--- START ---
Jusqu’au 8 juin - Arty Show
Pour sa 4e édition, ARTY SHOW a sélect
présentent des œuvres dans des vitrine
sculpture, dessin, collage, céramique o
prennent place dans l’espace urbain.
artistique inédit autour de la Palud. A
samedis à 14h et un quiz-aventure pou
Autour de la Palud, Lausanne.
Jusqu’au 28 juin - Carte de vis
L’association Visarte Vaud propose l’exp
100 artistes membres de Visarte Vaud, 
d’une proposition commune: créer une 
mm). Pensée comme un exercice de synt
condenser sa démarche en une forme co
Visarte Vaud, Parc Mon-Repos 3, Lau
--- END ---
--- START ---
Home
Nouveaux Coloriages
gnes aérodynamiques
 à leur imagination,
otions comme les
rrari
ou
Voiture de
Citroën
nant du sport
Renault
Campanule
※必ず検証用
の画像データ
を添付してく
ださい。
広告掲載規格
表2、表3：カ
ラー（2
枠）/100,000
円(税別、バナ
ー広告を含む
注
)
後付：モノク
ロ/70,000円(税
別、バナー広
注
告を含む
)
--- END ---
## Exercise prompt
All that is needed is the exact run of lines above from the line containing "Jusqu’au 28 juin - Carte de vis" through the line containing "Visarte Vaud, Parc Mon-Repos 3, Lau", both of them included.

## Written response
Jusqu’au 28 juin - Carte de vis
L’association Visarte Vaud propose l’exp
100 artistes membres de Visarte Vaud, 
d’une proposition commune: créer une 
mm). Pensée comme un exercice de synt
condenser sa démarche en une forme co
Visarte Vaud, Parc Mon-Repos 3, Lau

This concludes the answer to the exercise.